Given information START
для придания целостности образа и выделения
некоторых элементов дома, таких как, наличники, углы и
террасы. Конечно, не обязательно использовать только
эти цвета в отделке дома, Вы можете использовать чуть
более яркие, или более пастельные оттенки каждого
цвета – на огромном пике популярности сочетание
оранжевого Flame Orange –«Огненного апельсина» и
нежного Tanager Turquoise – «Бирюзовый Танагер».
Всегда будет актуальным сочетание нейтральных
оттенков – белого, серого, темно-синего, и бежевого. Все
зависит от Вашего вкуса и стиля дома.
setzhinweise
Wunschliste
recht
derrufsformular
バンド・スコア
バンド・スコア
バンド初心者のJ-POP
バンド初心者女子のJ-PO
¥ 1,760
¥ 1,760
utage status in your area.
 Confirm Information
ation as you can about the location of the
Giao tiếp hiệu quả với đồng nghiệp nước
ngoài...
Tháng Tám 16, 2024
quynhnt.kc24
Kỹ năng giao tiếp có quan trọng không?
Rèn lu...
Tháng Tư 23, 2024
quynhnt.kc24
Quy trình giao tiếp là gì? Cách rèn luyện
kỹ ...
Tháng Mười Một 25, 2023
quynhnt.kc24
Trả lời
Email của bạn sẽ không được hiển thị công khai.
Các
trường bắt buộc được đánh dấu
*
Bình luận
Given information END
Check each line above for the word "сочетание" and copy the ones that have it.

цвета – на огромном пике популярности сочетание
Всегда будет актуальным сочетание нейтральных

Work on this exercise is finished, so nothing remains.